3. Export Q&A to PDF
# Add to app.py
from reportlab.pdfgen import canvas
def export_qa_to_pdf(chat_history, filename="qa_export.pdf"):
"""Export chat history to PDF"""
c = canvas.Canvas(filename)
y = 800
for item in chat_history:
c.drawString(50, y, f"Q: {item['question']}")
y -= 20
c.drawString(50, y, f"A: {item['answer']}")
y -= 40
c.save()
# Add button in UI
if st.button("📥 Export to PDF"):
export_qa_to_pdf(st.session_state.chat_history)

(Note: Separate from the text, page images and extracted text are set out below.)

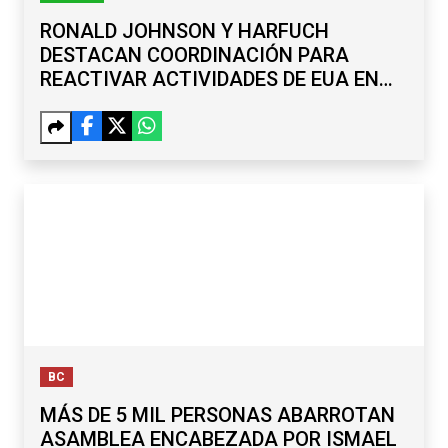
RONALD JOHNSON Y HARFUCH
DESTACAN COORDINACIÓN PARA
REACTIVAR ACTIVIDADES DE EUA EN
MICHOACÁN
BC
MÁS DE 5 MIL PERSONAS ABARROTAN
ASAMBLEA ENCABEZADA POR ISMAEL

st.success("Exported to qa_export.pdf")
Production Deployment
Deploy to Streamlit Cloud
- Push code to GitHub
- Go to share.streamlit.io
- Connect repository
- Add secrets (API keys) in dashboard
- Deploy!
Environment Variables
# .streamlit/secrets.toml (for Streamlit Cloud)
OPENAI_API_KEY = "sk-..."
Docker Deployment
# Dockerfile
FROM python:3.9-slim
WORKDIR /app
COPY requirements.txt .
RUN pip install -r requirements.txt
COPY . .
EXPOSE 8501
CMD ["streamlit", "run", "app.py", "--server.port=8501", "--server.address=0.0.0.0"]
# Build and run
docker build -t document-qa .
docker run -p 8501:8501 -e OPENAI_API_KEY=your-key document-qa
Best Practices
1. Error Handling
try:
result = rag_system.query(question)
except Exception as e:
logger.error(f"Query failed: {e}")
st.error("Sorry, something went wrong. Please try again.")
2. Rate Limiting
import time
from functools import wraps
def rate_limit(max_calls=10, time_window=60):
"""Limit API calls"""
calls = []
def decorator(func):
@wraps(func)
def wrapper(*args, **kwargs):
now = time.time()
calls[:] = [c for c in calls if c > now - time_window]

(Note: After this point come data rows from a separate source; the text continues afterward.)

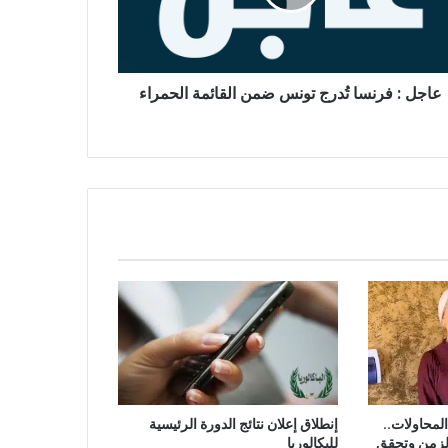
ن
ائمة
مراء
عاجل : فرنسا تُدرج تونس ضمن القائمة الحمراء
امًا من المحاولات..
إنطلاق إعلان نتائج الدورة الرئيسية
الزمن وتحقق
للبكالوريا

if len(calls) >= max_calls:
raise Exception("Rate limit exceeded")
calls.append(now)
return func(*args, **kwargs)
return wrapper
return decorator
3. Caching
@st.cache_data(ttl=3600)
def cached_query(question: str):
"""Cache queries for 1 hour"""
return rag_system.query(question)
Summary
You've built a production-ready document Q&A system with:
- PDF Upload: Multi-file support with duplicate detection
- Smart Processing: Intelligent chunking and embedding
- Semantic Search: Vector-based retrieval
- AI Answers: GPT-4 powered responses
- Source Citations: Transparent, verifiable answers
- Web Interface: Beautiful, user-friendly UI
- Chat History: Track conversations
This project demonstrates all core RAG concepts in a real application that you can deploy and use today!